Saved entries
**********

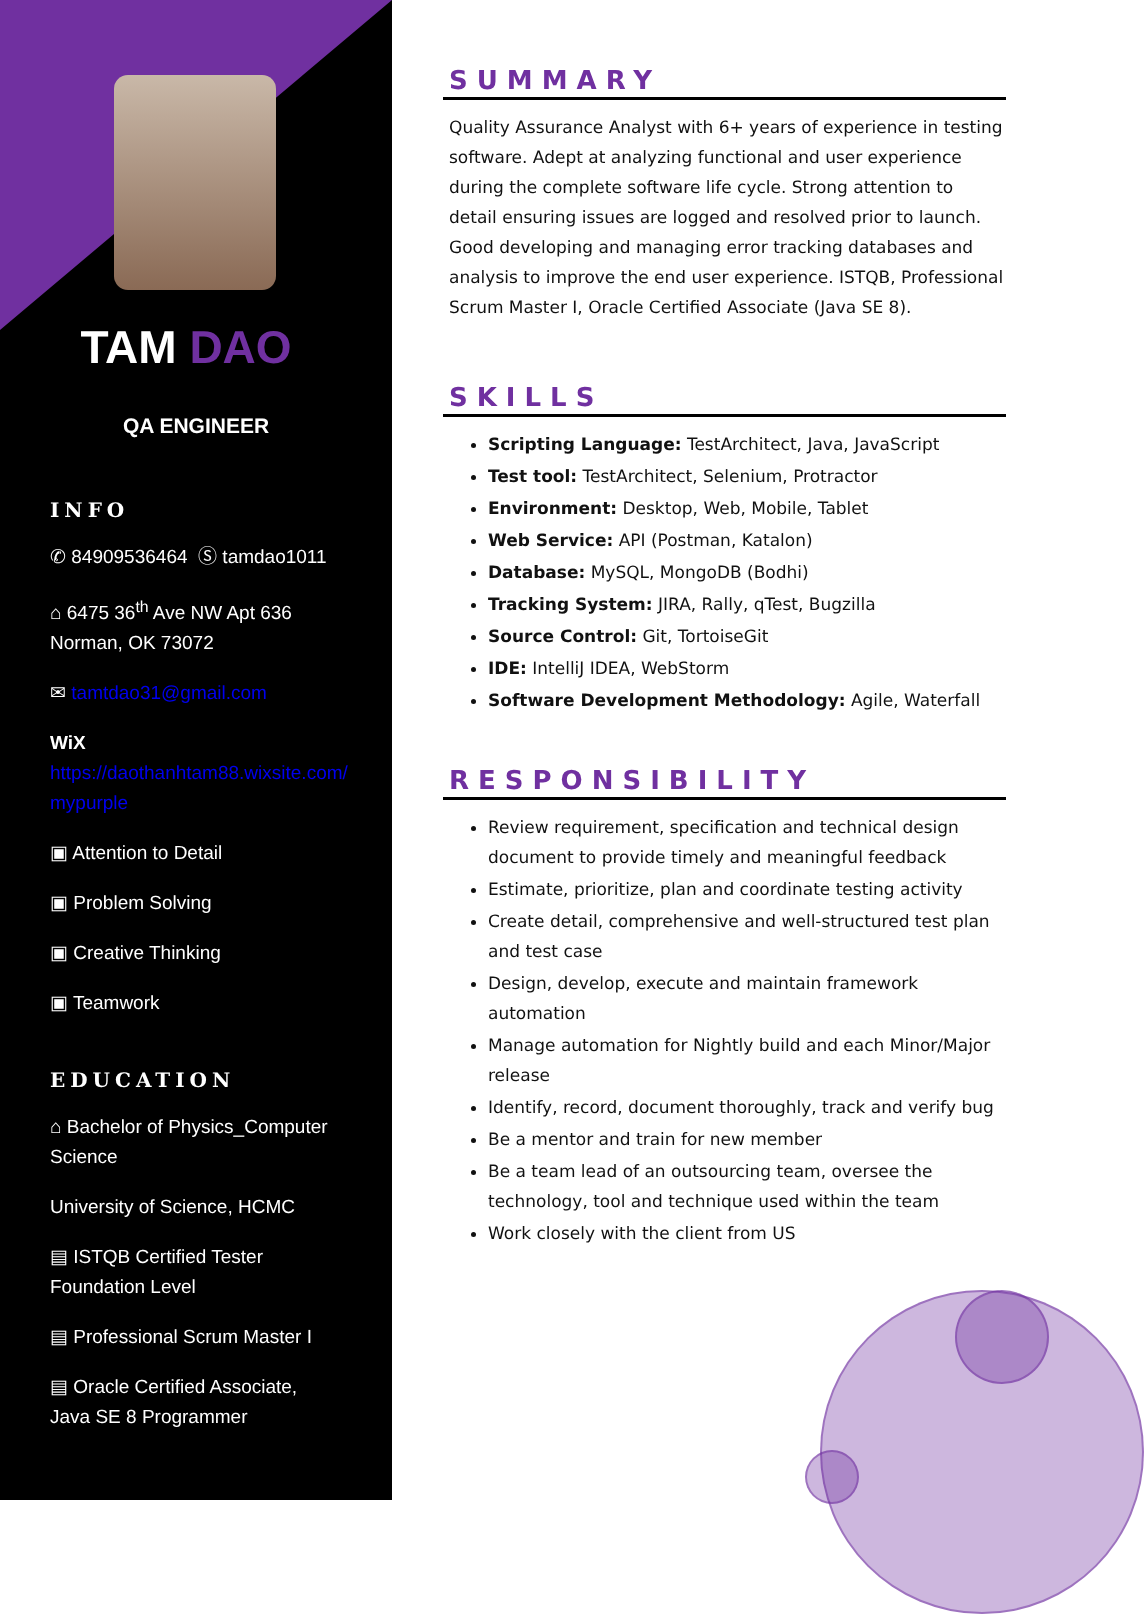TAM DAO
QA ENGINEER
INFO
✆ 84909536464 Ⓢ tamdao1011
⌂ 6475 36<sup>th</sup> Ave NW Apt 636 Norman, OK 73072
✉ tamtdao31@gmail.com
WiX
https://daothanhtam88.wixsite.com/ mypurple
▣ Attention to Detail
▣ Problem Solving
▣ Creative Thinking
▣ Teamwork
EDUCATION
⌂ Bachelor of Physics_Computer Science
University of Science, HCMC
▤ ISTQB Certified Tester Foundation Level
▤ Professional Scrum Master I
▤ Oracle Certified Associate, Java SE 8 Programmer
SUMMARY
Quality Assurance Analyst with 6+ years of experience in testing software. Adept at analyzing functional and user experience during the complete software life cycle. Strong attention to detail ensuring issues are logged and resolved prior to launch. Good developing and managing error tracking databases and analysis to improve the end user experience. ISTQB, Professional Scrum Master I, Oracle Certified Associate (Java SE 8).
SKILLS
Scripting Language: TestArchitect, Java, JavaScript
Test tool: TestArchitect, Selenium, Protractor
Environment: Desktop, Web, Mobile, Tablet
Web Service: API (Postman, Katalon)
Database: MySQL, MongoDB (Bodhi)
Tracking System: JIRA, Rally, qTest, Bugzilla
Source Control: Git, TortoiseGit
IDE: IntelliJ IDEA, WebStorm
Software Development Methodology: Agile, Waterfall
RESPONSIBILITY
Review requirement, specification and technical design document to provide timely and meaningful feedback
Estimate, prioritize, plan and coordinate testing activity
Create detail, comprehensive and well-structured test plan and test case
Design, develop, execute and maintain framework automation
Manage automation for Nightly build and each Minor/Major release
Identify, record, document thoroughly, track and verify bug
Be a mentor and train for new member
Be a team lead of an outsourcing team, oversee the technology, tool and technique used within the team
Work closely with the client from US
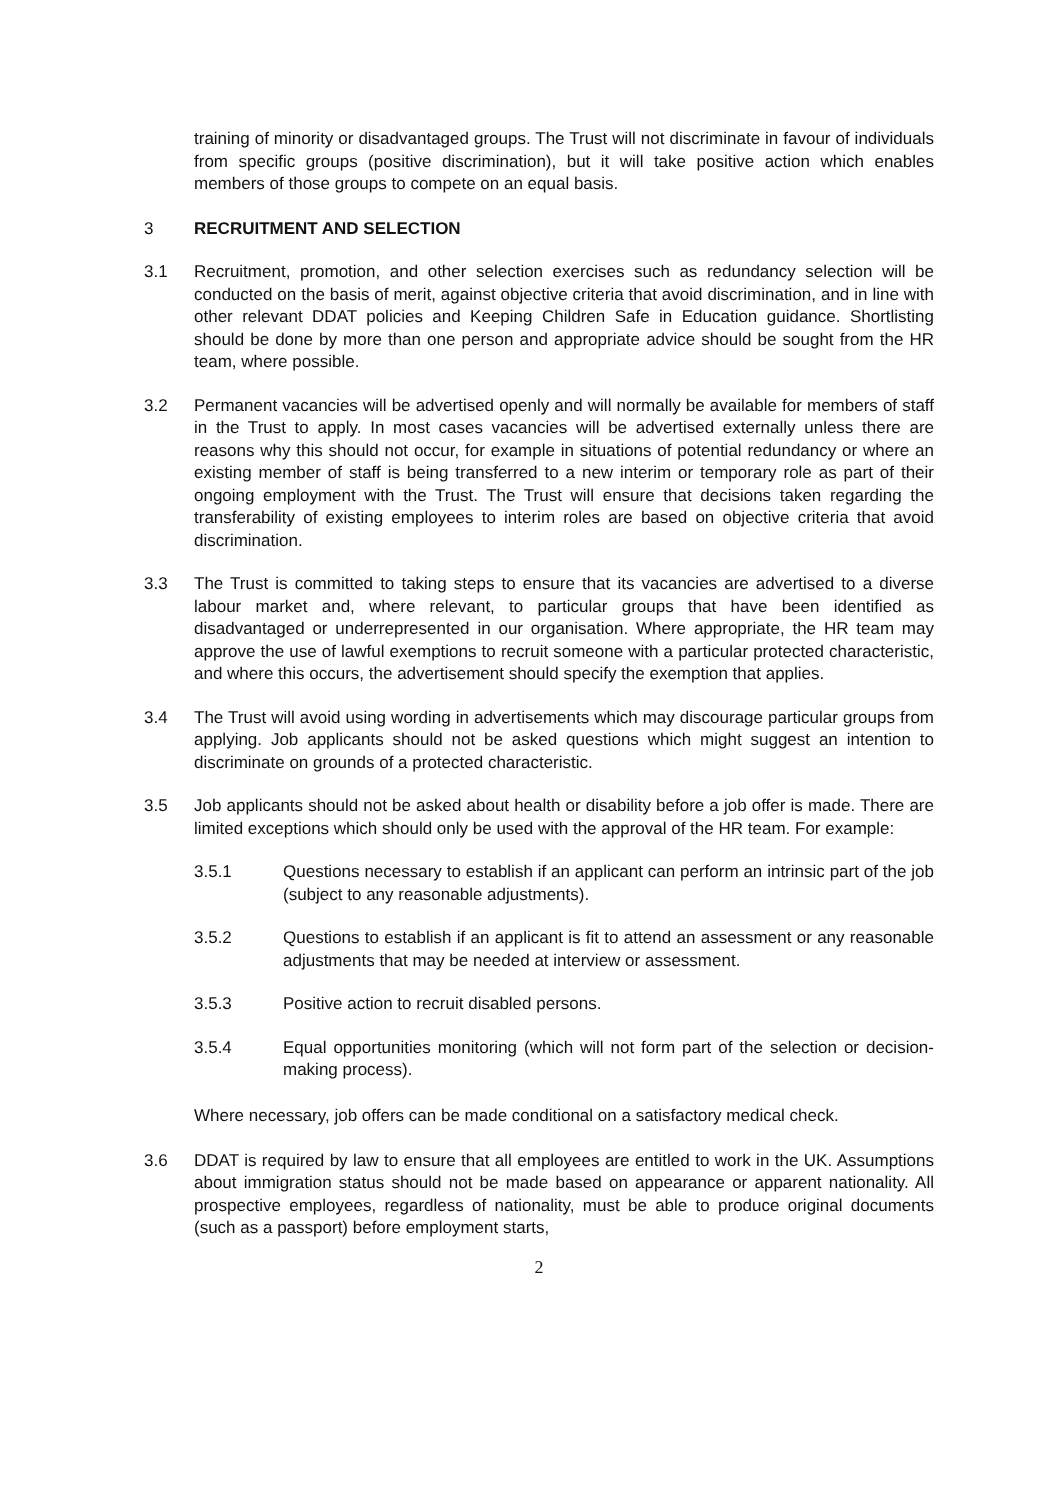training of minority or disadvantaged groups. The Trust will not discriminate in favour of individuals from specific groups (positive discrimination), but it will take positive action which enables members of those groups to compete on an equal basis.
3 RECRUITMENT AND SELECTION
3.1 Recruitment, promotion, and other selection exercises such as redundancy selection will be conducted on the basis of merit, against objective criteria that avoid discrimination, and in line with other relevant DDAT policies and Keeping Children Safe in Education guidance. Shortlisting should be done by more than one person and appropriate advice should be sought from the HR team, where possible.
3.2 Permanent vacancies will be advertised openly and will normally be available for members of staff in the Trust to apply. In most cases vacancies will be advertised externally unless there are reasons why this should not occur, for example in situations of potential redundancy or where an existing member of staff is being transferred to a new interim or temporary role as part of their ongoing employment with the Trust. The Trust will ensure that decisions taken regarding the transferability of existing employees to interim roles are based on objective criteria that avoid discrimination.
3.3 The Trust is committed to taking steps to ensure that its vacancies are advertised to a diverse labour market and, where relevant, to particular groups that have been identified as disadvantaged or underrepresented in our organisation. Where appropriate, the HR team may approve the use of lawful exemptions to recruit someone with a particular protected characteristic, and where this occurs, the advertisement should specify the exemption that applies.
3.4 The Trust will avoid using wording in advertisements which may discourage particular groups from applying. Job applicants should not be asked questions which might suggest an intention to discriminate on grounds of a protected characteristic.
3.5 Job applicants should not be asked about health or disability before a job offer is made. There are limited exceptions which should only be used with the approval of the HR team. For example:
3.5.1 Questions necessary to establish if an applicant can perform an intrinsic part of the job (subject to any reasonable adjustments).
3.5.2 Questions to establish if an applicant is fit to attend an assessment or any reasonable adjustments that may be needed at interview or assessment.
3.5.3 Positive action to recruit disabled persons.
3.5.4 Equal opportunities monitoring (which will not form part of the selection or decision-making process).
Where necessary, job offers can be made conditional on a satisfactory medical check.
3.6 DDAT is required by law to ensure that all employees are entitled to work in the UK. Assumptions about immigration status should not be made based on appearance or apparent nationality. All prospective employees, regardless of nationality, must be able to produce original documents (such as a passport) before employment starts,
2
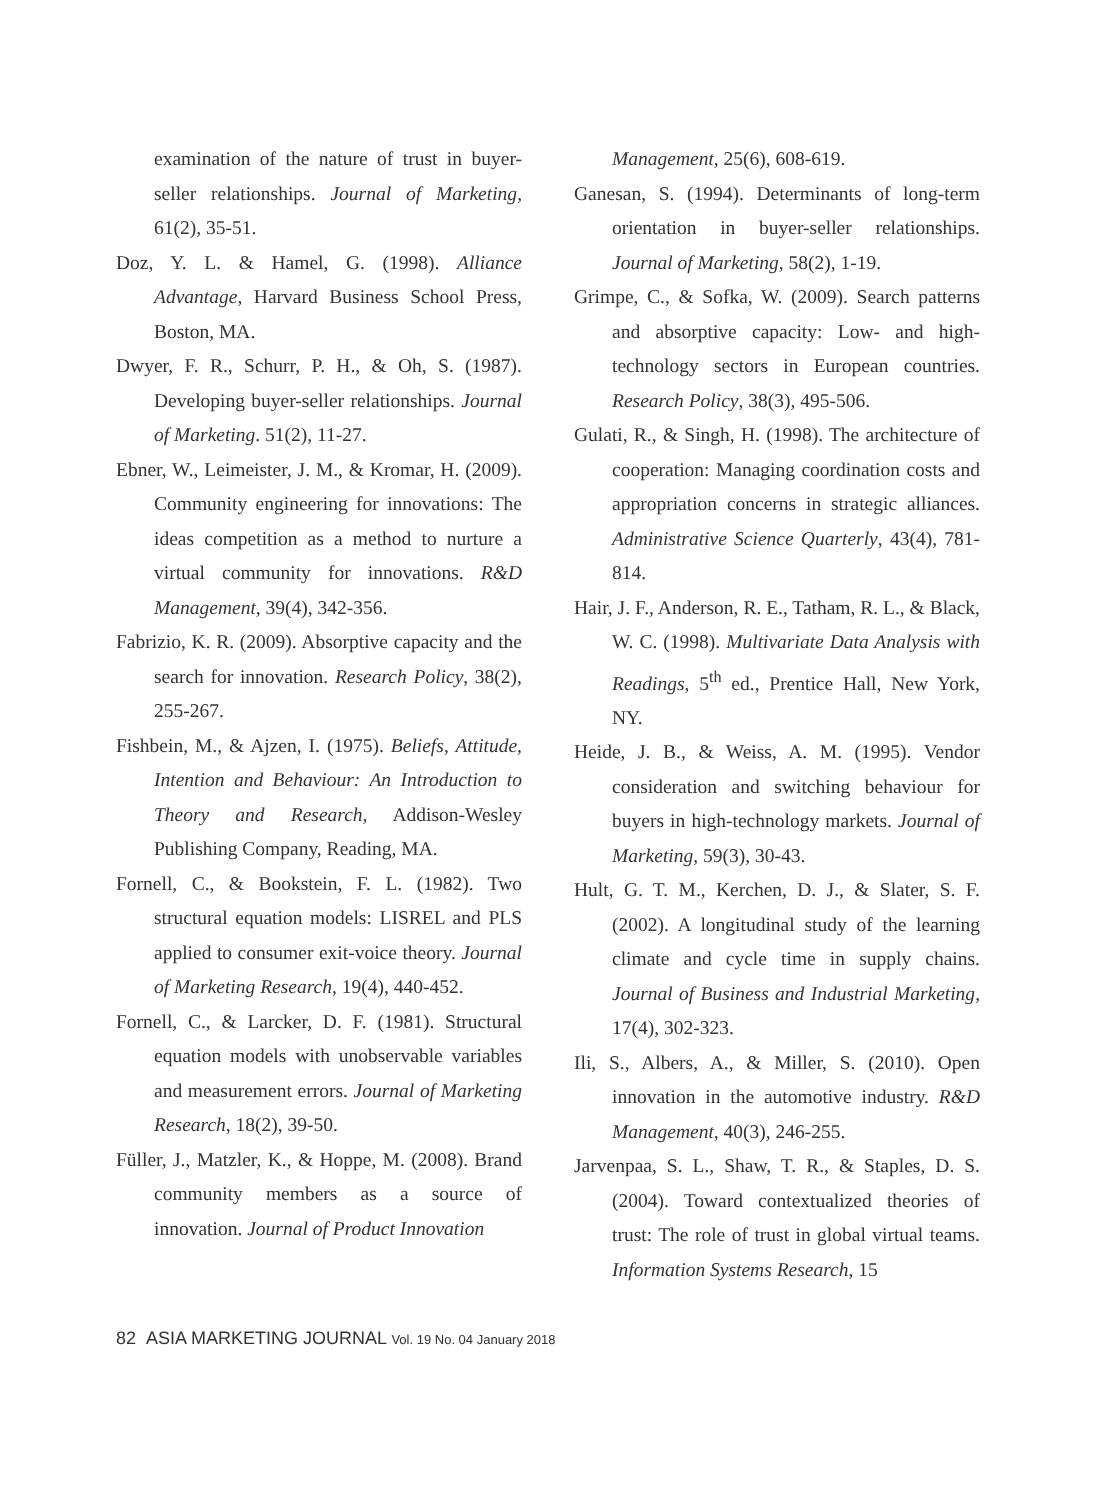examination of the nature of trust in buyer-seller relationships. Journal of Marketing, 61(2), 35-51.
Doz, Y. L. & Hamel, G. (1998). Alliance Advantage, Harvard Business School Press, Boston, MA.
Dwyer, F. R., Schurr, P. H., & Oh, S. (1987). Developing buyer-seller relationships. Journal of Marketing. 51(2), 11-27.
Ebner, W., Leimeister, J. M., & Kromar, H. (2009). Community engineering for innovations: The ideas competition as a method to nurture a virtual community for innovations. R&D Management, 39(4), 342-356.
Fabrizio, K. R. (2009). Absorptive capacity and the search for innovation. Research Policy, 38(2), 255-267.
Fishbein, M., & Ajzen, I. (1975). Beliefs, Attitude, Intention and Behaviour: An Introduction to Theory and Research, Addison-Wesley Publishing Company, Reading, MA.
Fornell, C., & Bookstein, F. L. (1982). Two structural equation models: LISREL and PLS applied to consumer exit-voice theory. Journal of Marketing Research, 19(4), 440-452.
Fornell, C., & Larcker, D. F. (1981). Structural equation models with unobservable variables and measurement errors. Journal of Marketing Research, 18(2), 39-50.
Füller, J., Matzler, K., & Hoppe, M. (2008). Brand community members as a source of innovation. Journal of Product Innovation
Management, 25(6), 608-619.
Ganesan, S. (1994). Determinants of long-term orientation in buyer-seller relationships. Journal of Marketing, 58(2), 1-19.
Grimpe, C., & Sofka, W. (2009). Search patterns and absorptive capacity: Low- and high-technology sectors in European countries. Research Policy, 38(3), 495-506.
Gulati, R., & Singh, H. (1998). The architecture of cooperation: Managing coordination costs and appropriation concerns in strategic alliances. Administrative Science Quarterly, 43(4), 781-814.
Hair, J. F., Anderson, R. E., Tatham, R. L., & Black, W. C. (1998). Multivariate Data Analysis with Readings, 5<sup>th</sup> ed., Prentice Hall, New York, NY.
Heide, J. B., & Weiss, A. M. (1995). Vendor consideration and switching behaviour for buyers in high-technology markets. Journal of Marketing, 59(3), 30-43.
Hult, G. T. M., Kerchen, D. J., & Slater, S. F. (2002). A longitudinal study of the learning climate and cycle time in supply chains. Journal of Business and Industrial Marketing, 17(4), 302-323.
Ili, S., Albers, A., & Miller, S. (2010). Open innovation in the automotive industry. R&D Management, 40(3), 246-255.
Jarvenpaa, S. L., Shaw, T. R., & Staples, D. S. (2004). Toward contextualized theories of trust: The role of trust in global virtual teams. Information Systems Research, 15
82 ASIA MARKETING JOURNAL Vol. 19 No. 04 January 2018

**********

Description of the task: Omitting the pictures, copy each record above exactly as it stands.

Solved problem:
TAM DAO
QA ENGINEER
INFO
✆ 84909536464 Ⓢ tamdao1011
⌂ 6475 36<sup>th</sup> Ave NW Apt 636 Norman, OK 73072
✉ tamtdao31@gmail.com
WiX
https://daothanhtam88.wixsite.com/ mypurple
▣ Attention to Detail
▣ Problem Solving
▣ Creative Thinking
▣ Teamwork
EDUCATION
⌂ Bachelor of Physics_Computer Science
University of Science, HCMC
▤ ISTQB Certified Tester Foundation Level
▤ Professional Scrum Master I
▤ Oracle Certified Associate, Java SE 8 Programmer
SUMMARY
Quality Assurance Analyst with 6+ years of experience in testing software. Adept at analyzing functional and user experience during the complete software life cycle. Strong attention to detail ensuring issues are logged and resolved prior to launch. Good developing and managing error tracking databases and analysis to improve the end user experience. ISTQB, Professional Scrum Master I, Oracle Certified Associate (Java SE 8).
SKILLS
Scripting Language: TestArchitect, Java, JavaScript
Test tool: TestArchitect, Selenium, Protractor
Environment: Desktop, Web, Mobile, Tablet
Web Service: API (Postman, Katalon)
Database: MySQL, MongoDB (Bodhi)
Tracking System: JIRA, Rally, qTest, Bugzilla
Source Control: Git, TortoiseGit
IDE: IntelliJ IDEA, WebStorm
Software Development Methodology: Agile, Waterfall
RESPONSIBILITY
Review requirement, specification and technical design document to provide timely and meaningful feedback
Estimate, prioritize, plan and coordinate testing activity
Create detail, comprehensive and well-structured test plan and test case
Design, develop, execute and maintain framework automation
Manage automation for Nightly build and each Minor/Major release
Identify, record, document thoroughly, track and verify bug
Be a mentor and train for new member
Be a team lead of an outsourcing team, oversee the technology, tool and technique used within the team
Work closely with the client from US
training of minority or disadvantaged groups. The Trust will not discriminate in favour of individuals from specific groups (positive discrimination), but it will take positive action which enables members of those groups to compete on an equal basis.
3 RECRUITMENT AND SELECTION
3.1 Recruitment, promotion, and other selection exercises such as redundancy selection will be conducted on the basis of merit, against objective criteria that avoid discrimination, and in line with other relevant DDAT policies and Keeping Children Safe in Education guidance. Shortlisting should be done by more than one person and appropriate advice should be sought from the HR team, where possible.
3.2 Permanent vacancies will be advertised openly and will normally be available for members of staff in the Trust to apply. In most cases vacancies will be advertised externally unless there are reasons why this should not occur, for example in situations of potential redundancy or where an existing member of staff is being transferred to a new interim or temporary role as part of their ongoing employment with the Trust. The Trust will ensure that decisions taken regarding the transferability of existing employees to interim roles are based on objective criteria that avoid discrimination.
3.3 The Trust is committed to taking steps to ensure that its vacancies are advertised to a diverse labour market and, where relevant, to particular groups that have been identified as disadvantaged or underrepresented in our organisation. Where appropriate, the HR team may approve the use of lawful exemptions to recruit someone with a particular protected characteristic, and where this occurs, the advertisement should specify the exemption that applies.
3.4 The Trust will avoid using wording in advertisements which may discourage particular groups from applying. Job applicants should not be asked questions which might suggest an intention to discriminate on grounds of a protected characteristic.
3.5 Job applicants should not be asked about health or disability before a job offer is made. There are limited exceptions which should only be used with the approval of the HR team. For example:
3.5.1 Questions necessary to establish if an applicant can perform an intrinsic part of the job (subject to any reasonable adjustments).
3.5.2 Questions to establish if an applicant is fit to attend an assessment or any reasonable adjustments that may be needed at interview or assessment.
3.5.3 Positive action to recruit disabled persons.
3.5.4 Equal opportunities monitoring (which will not form part of the selection or decision-making process).
Where necessary, job offers can be made conditional on a satisfactory medical check.
3.6 DDAT is required by law to ensure that all employees are entitled to work in the UK. Assumptions about immigration status should not be made based on appearance or apparent nationality. All prospective employees, regardless of nationality, must be able to produce original documents (such as a passport) before employment starts,
2
examination of the nature of trust in buyer-seller relationships. Journal of Marketing, 61(2), 35-51.
Doz, Y. L. & Hamel, G. (1998). Alliance Advantage, Harvard Business School Press, Boston, MA.
Dwyer, F. R., Schurr, P. H., & Oh, S. (1987). Developing buyer-seller relationships. Journal of Marketing. 51(2), 11-27.
Ebner, W., Leimeister, J. M., & Kromar, H. (2009). Community engineering for innovations: The ideas competition as a method to nurture a virtual community for innovations. R&D Management, 39(4), 342-356.
Fabrizio, K. R. (2009). Absorptive capacity and the search for innovation. Research Policy, 38(2), 255-267.
Fishbein, M., & Ajzen, I. (1975). Beliefs, Attitude, Intention and Behaviour: An Introduction to Theory and Research, Addison-Wesley Publishing Company, Reading, MA.
Fornell, C., & Bookstein, F. L. (1982). Two structural equation models: LISREL and PLS applied to consumer exit-voice theory. Journal of Marketing Research, 19(4), 440-452.
Fornell, C., & Larcker, D. F. (1981). Structural equation models with unobservable variables and measurement errors. Journal of Marketing Research, 18(2), 39-50.
Füller, J., Matzler, K., & Hoppe, M. (2008). Brand community members as a source of innovation. Journal of Product Innovation
Management, 25(6), 608-619.
Ganesan, S. (1994). Determinants of long-term orientation in buyer-seller relationships. Journal of Marketing, 58(2), 1-19.
Grimpe, C., & Sofka, W. (2009). Search patterns and absorptive capacity: Low- and high-technology sectors in European countries. Research Policy, 38(3), 495-506.
Gulati, R., & Singh, H. (1998). The architecture of cooperation: Managing coordination costs and appropriation concerns in strategic alliances. Administrative Science Quarterly, 43(4), 781-814.
Hair, J. F., Anderson, R. E., Tatham, R. L., & Black, W. C. (1998). Multivariate Data Analysis with Readings, 5<sup>th</sup> ed., Prentice Hall, New York, NY.
Heide, J. B., & Weiss, A. M. (1995). Vendor consideration and switching behaviour for buyers in high-technology markets. Journal of Marketing, 59(3), 30-43.
Hult, G. T. M., Kerchen, D. J., & Slater, S. F. (2002). A longitudinal study of the learning climate and cycle time in supply chains. Journal of Business and Industrial Marketing, 17(4), 302-323.
Ili, S., Albers, A., & Miller, S. (2010). Open innovation in the automotive industry. R&D Management, 40(3), 246-255.
Jarvenpaa, S. L., Shaw, T. R., & Staples, D. S. (2004). Toward contextualized theories of trust: The role of trust in global virtual teams. Information Systems Research, 15
82 ASIA MARKETING JOURNAL Vol. 19 No. 04 January 2018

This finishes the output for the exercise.